[Brief]
Everything in the entries below should be restated exactly, except for the pictures.

[Provided data]
BEGIN
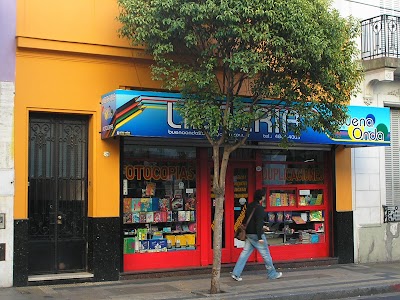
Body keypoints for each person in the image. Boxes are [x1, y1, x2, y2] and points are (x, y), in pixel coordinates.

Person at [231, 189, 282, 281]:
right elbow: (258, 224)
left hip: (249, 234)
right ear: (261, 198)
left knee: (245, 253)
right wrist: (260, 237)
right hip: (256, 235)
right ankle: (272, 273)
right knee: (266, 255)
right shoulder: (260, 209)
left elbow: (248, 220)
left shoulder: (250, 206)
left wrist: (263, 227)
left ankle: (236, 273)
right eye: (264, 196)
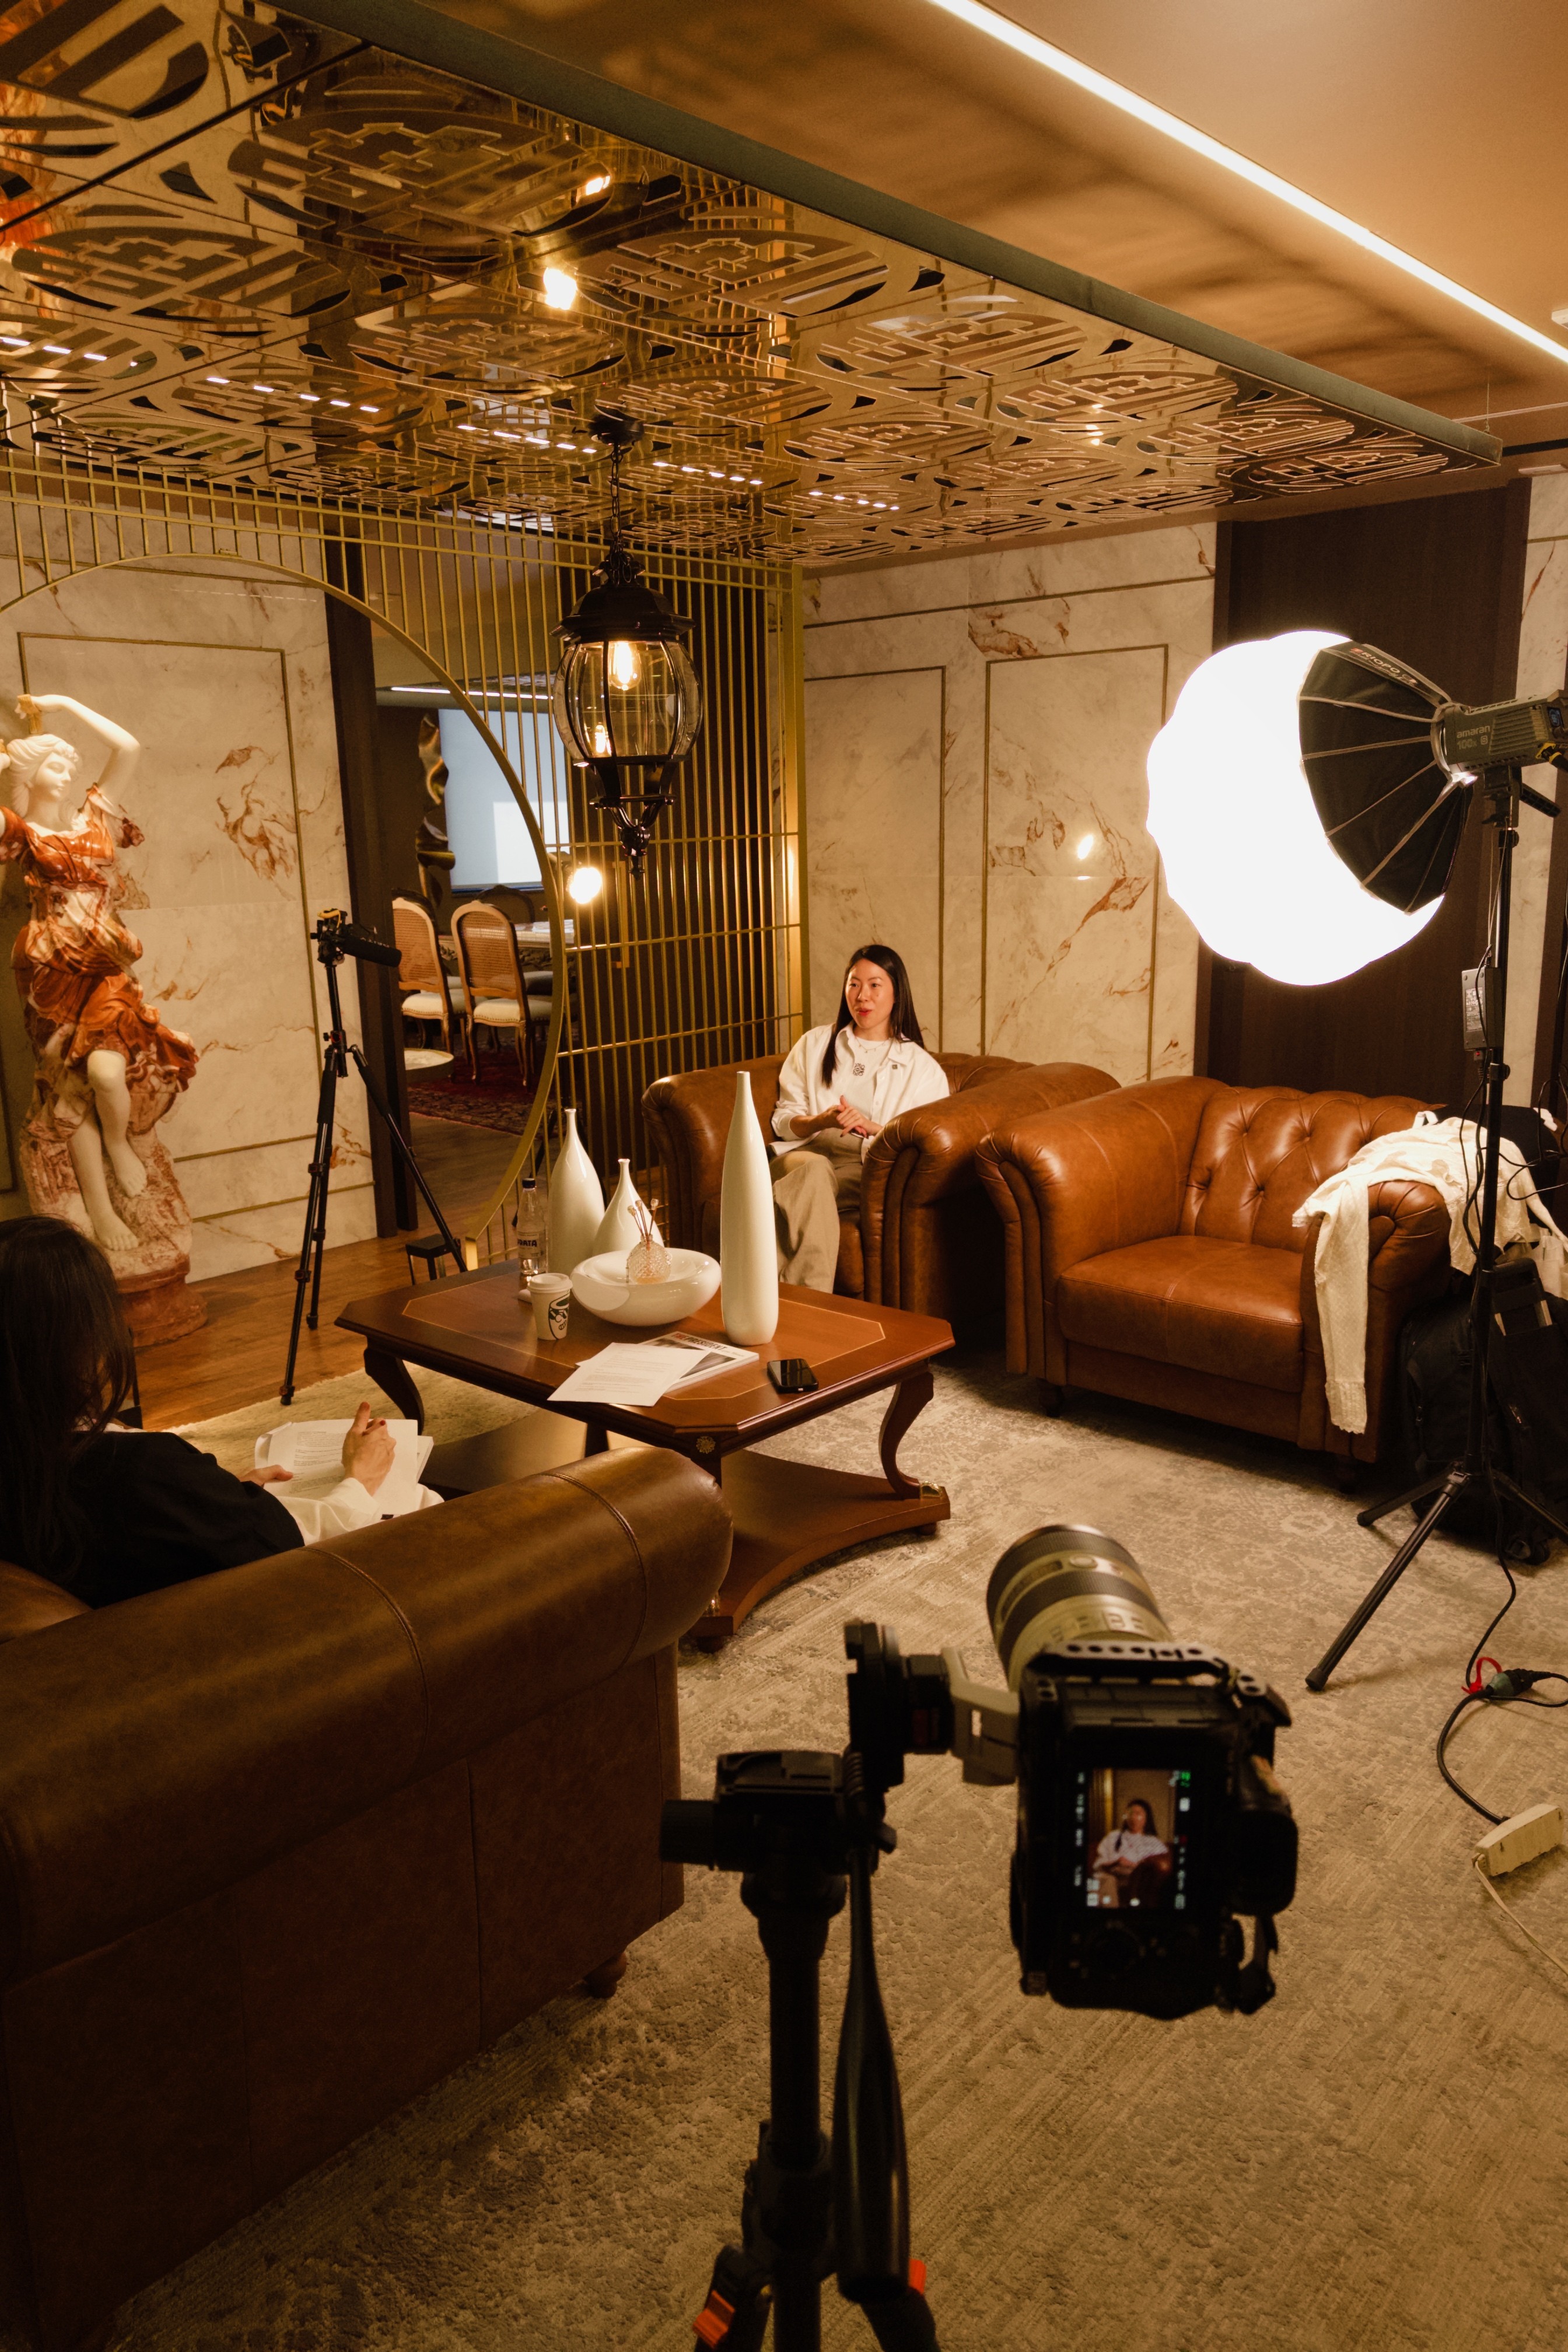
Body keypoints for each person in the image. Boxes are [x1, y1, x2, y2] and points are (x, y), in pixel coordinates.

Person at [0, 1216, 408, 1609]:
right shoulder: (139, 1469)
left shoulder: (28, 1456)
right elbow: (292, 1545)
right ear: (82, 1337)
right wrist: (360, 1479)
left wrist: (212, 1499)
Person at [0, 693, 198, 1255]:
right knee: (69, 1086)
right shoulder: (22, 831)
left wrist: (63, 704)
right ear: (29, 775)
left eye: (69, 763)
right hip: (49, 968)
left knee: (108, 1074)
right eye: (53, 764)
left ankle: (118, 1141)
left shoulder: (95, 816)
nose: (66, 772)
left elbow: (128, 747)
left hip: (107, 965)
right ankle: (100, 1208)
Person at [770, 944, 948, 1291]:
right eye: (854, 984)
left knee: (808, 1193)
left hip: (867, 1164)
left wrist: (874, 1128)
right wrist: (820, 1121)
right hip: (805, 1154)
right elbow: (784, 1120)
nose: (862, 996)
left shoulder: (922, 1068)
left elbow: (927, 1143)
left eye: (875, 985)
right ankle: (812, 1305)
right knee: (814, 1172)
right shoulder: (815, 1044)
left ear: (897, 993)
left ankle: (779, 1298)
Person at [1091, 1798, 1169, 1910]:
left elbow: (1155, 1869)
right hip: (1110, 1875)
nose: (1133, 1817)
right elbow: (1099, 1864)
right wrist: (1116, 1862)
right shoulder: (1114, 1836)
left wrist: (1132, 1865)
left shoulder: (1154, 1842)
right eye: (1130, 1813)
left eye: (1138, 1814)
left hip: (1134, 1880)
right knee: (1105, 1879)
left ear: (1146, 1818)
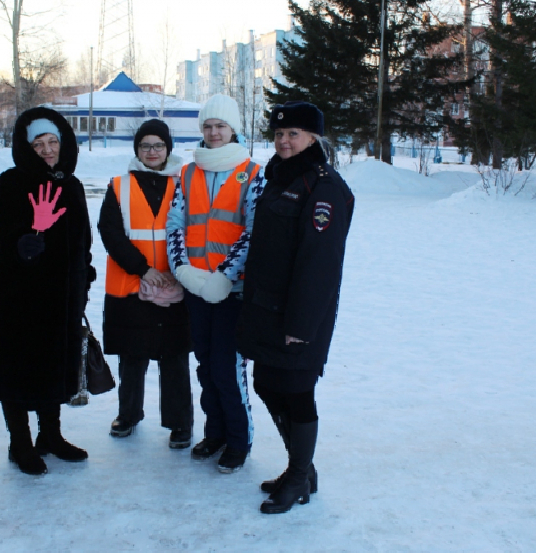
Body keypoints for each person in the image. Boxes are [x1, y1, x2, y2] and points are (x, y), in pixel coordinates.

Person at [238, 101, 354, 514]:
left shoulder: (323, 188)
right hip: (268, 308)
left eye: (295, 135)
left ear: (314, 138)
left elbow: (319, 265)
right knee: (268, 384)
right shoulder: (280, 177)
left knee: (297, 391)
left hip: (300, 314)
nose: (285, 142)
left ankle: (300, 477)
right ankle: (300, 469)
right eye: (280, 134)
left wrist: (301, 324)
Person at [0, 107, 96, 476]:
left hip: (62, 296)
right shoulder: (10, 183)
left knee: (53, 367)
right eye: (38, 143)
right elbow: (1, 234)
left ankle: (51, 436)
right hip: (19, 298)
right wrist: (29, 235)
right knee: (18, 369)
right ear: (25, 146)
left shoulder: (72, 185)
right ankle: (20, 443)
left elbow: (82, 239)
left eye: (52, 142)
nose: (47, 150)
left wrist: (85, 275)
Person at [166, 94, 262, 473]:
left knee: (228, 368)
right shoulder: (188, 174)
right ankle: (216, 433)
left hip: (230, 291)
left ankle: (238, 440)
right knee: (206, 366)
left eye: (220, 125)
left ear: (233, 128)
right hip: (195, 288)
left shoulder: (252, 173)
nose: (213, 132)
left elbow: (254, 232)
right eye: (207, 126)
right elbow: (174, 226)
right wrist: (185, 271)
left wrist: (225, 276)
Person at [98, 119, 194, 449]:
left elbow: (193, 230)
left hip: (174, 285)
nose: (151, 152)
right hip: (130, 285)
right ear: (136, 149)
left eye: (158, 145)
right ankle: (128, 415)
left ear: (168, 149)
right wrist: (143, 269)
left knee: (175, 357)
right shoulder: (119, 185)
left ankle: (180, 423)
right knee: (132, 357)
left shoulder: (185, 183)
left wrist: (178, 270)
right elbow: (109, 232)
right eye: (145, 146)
END
[Solution]
Body keypoints for each person in the image. Boxes are [x1, y1, x2, y2] and points are (x, y), in pixel coordinates.

Person at [231, 189, 282, 281]:
right elbow: (258, 224)
left hip: (249, 234)
right ear: (261, 198)
left knee: (245, 253)
right wrist: (260, 237)
right hip: (256, 235)
right ankle: (272, 273)
right knee: (266, 255)
right shoulder: (260, 209)
left elbow: (248, 220)
left shoulder: (250, 206)
left wrist: (263, 227)
left ankle: (236, 273)
right eye: (264, 196)
Body keypoints for each person in the image. Boxes are [x1, y1, x2, y2] and points are (x, y), in pixel coordinates.

Person at [0, 1216, 408, 1609]:
right shoulder: (139, 1469)
left shoulder: (28, 1456)
right elbow: (292, 1545)
right ear: (82, 1337)
right wrist: (360, 1479)
left wrist: (212, 1499)
Person at [0, 693, 198, 1255]:
right knee: (69, 1086)
right shoulder: (22, 831)
left wrist: (63, 704)
right ear: (29, 775)
left eye: (69, 763)
right hip: (49, 968)
left knee: (108, 1074)
right eye: (53, 764)
left ankle: (118, 1141)
left shoulder: (95, 816)
nose: (66, 772)
left elbow: (128, 747)
left hip: (107, 965)
right ankle: (100, 1208)
Person at [770, 944, 948, 1291]:
right eye: (854, 984)
left knee: (808, 1193)
left hip: (867, 1164)
left wrist: (874, 1128)
right wrist: (820, 1121)
right hip: (805, 1154)
right elbow: (784, 1120)
nose: (862, 996)
left shoulder: (922, 1068)
left elbow: (927, 1143)
left eye: (875, 985)
right ankle: (812, 1305)
right knee: (814, 1172)
right shoulder: (815, 1044)
left ear: (897, 993)
left ankle: (779, 1298)
Person at [1091, 1798, 1169, 1910]:
left elbow: (1155, 1869)
right hip: (1110, 1875)
nose: (1133, 1817)
right elbow: (1099, 1864)
right wrist: (1116, 1862)
right shoulder: (1114, 1836)
left wrist: (1132, 1865)
left shoulder: (1154, 1842)
right eye: (1130, 1813)
left eye: (1138, 1814)
left hip: (1134, 1880)
right knee: (1105, 1879)
left ear: (1146, 1818)
Body keypoints for each person in the image. Boxes are [x1, y1, x2, y2] and points are (x, y), in pixel coordinates.

Person at [238, 101, 354, 514]:
left shoulder: (323, 188)
right hip: (268, 308)
left eye: (295, 135)
left ear: (314, 138)
left elbow: (319, 265)
right knee: (268, 384)
right shoulder: (280, 177)
left knee: (297, 391)
left hip: (300, 314)
nose: (285, 142)
left ankle: (300, 477)
right ankle: (300, 469)
right eye: (280, 134)
left wrist: (301, 324)
Person at [0, 107, 96, 476]:
left hip: (62, 296)
right shoulder: (10, 183)
left knee: (53, 367)
right eye: (38, 143)
right elbow: (1, 234)
left ankle: (51, 436)
right hip: (19, 298)
right wrist: (29, 235)
right knee: (18, 369)
right ear: (25, 146)
left shoulder: (72, 185)
right ankle: (20, 443)
left elbow: (82, 239)
left eye: (52, 142)
nose: (47, 150)
left wrist: (85, 275)
Person at [166, 94, 262, 473]:
left knee: (228, 368)
right shoulder: (188, 174)
right ankle: (216, 433)
left hip: (230, 291)
left ankle: (238, 440)
right knee: (206, 366)
left eye: (220, 125)
left ear: (233, 128)
right hip: (195, 288)
left shoulder: (252, 173)
nose: (213, 132)
left elbow: (254, 232)
right eye: (207, 126)
right elbow: (174, 226)
right wrist: (185, 271)
left wrist: (225, 276)
Person at [98, 119, 194, 449]:
left elbow: (193, 230)
left hip: (174, 285)
nose: (151, 152)
right hip: (130, 285)
right ear: (136, 149)
left eye: (158, 145)
right ankle: (128, 415)
left ear: (168, 149)
right wrist: (143, 269)
left knee: (175, 357)
right shoulder: (119, 185)
left ankle: (180, 423)
right knee: (132, 357)
left shoulder: (185, 183)
left wrist: (178, 270)
right elbow: (109, 232)
right eye: (145, 146)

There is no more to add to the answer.